Granola's "private by default" notes are visible to anyone with a link and training their AI unless you dig through settings to opt out.
The Summary
- Granola, an AI meeting note-taker, defaults to link-shareable notes and uses your content for AI training unless users manually opt out
- The gap between "private by default" marketing and actual default settings exposes how agent economy companies are defining privacy
- Users storing meeting notes with clients, internal strategy, or competitive intel may have exposed sensitive data without realizing it
The Signal
The Granola privacy gap reveals the fundamental tension in the agent economy: these tools only get smarter by eating your data, but most users assume "private" means actually private. Granola's model is textbook growth-stage AI company playbook. Integrate with calendar. Capture audio. Generate structured output. Use that output to train better models. The value loop is clean. But the disclosure loop is murky.

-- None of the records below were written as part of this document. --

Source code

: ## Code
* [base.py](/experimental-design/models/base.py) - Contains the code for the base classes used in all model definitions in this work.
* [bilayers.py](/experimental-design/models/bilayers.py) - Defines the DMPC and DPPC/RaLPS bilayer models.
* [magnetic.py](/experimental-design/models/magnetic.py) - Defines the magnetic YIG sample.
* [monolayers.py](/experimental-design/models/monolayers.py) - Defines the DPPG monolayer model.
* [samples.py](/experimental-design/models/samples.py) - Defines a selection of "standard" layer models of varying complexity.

"Private by default" in Granola's case means notes live in your account, not that they're access-controlled. Anyone with a link can view them. That's not private in any traditional sense. It's unlisted. The distinction matters because unlisted content can leak through forwarded links, compromised email accounts, or simple human error. If you're taking notes on customer calls, M&A discussions, or product roadmaps, unlisted is nowhere near private enough.
The AI training opt-out is buried in settings. This is the pattern now: companies know users want privacy, so they claim it in marketing, then configure defaults to maximize data collection. Granola uses your notes for internal AI training to improve their models. That's reasonable if disclosed clearly. But when the disclosure is friction and the data collection is frictionless, the power dynamic is obvious.
This is bigger than one note-taking app. Every AI agent touching business workflows faces this trade-off. Better models need training data. Users need privacy. The companies threading this needle honestly, with opt-in defaults and clear disclosure, will build trust. The ones hiding behind "private by default" while defaulting to data collection will eventually face backlash or regulation or both.
The Implication
If you use Granola, go to settings now and change your defaults. If you build AI tools, understand that user trust is a moat and erosion happens fast. The agent economy runs on data, but it can't run on betrayed expectations. Companies that treat "private" as marketing fluff rather than engineering requirement are building on sand. Watch for the backlash here. It's coming.